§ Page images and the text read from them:
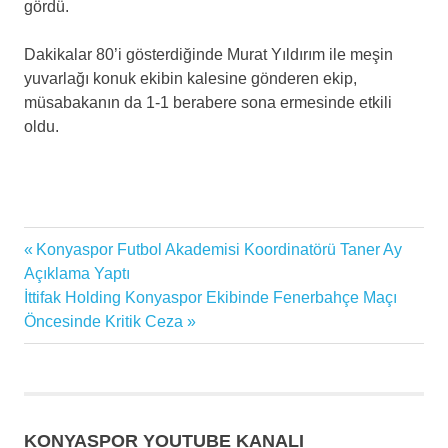
gördü.
Dakikalar 80’i gösterdiğinde Murat Yıldırım ile meşin
yuvarlağı konuk ekibin kalesine gönderen ekip,
müsabakanın da 1-1 berabere sona ermesinde etkili
oldu.
İttifak
Previous
Konyaspor Futbol Akademisi Koordinatörü Taner Ay
Yazı
Holding
Post:
Açıklama Yaptı
Konyaspor
gezinmesi
Next
İttifak Holding Konyaspor Ekibinde Fenerbahçe Maçı
Süper
Post:
Öncesinde Kritik Ceza
Lig
Yeni
Malatyaspor
KONYASPOR YOUTUBE KANALI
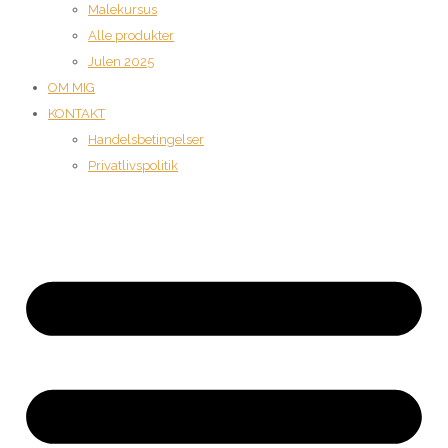
Malekursus
Alle produkter
Julen 2025
OM MIG
KONTAKT
Handelsbetingelser
Privatlivspolitik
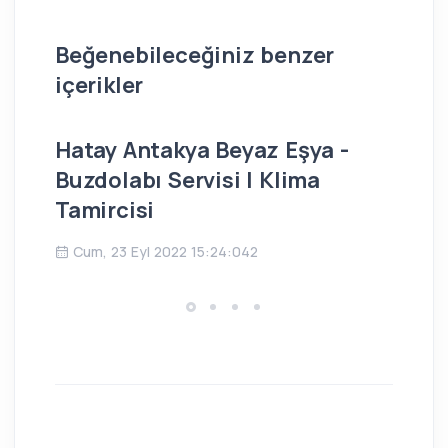
Beğenebileceğiniz benzer
içerikler
Hatay Antakya Beyaz Eşya -
İs
Buzdolabı Servisi | Klima
Bu
Tamircisi
Ç
Cum, 23 Eyl 2022 15:24:042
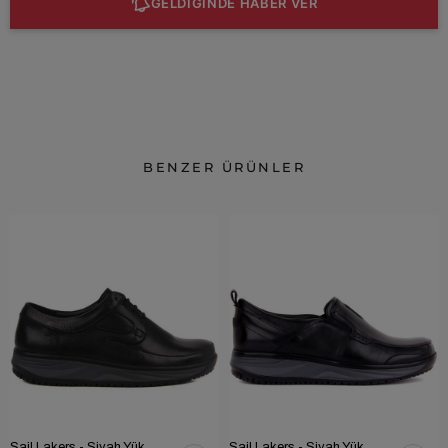
GELDİĞİNDE HABER VER
BENZER ÜRÜNLER
Sail Lakers - Siyah Yüksek Taban Günlük Ayakkabı 101-2817-65390
Sail Lakers - Siyah Yüksek Taban Günlük Ayakkabı 101-2834-65390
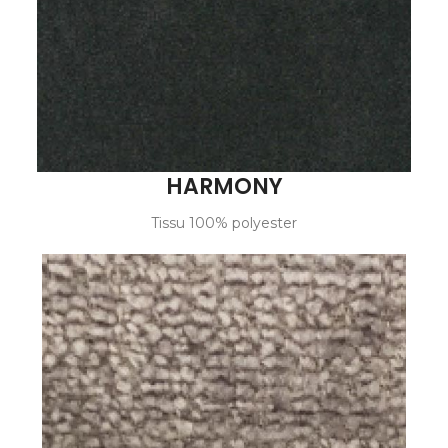
HARMONY
Tissu 100% polyester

§ PROBLEM STATEMENT:
Lay out every line of text from all the records as a numbered list, skipping blank lines and leaving the pictures out.

§ ANSWER SECTION:
1. gördü.
2. Dakikalar 80’i gösterdiğinde Murat Yıldırım ile meşin
3. yuvarlağı konuk ekibin kalesine gönderen ekip,
4. müsabakanın da 1-1 berabere sona ermesinde etkili
5. oldu.
6. İttifak
7. Previous
8. Konyaspor Futbol Akademisi Koordinatörü Taner Ay
9. Yazı
10. Holding
11. Post:
12. Açıklama Yaptı
13. Konyaspor
14. gezinmesi
15. Next
16. İttifak Holding Konyaspor Ekibinde Fenerbahçe Maçı
17. Süper
18. Post:
19. Öncesinde Kritik Ceza
20. Lig
21. Yeni
22. Malatyaspor
23. KONYASPOR YOUTUBE KANALI
24. Malekursus
25. Alle produkter
26. Julen 2025
27. OM MIG
28. KONTAKT
29. Handelsbetingelser
30. Privatlivspolitik
31. Beğenebileceğiniz benzer
32. içerikler
33. Hatay Antakya Beyaz Eşya -
34. İs
35. Buzdolabı Servisi | Klima
36. Bu
37. Tamircisi
38. Ç
39. Cum, 23 Eyl 2022 15:24:042
40. GELDİĞİNDE HABER VER
41. BENZER ÜRÜNLER
42. Sail Lakers - Siyah Yüksek Taban Günlük Ayakkabı 101-2817-65390
43. Sail Lakers - Siyah Yüksek Taban Günlük Ayakkabı 101-2834-65390
44. HARMONY
45. Tissu 100% polyester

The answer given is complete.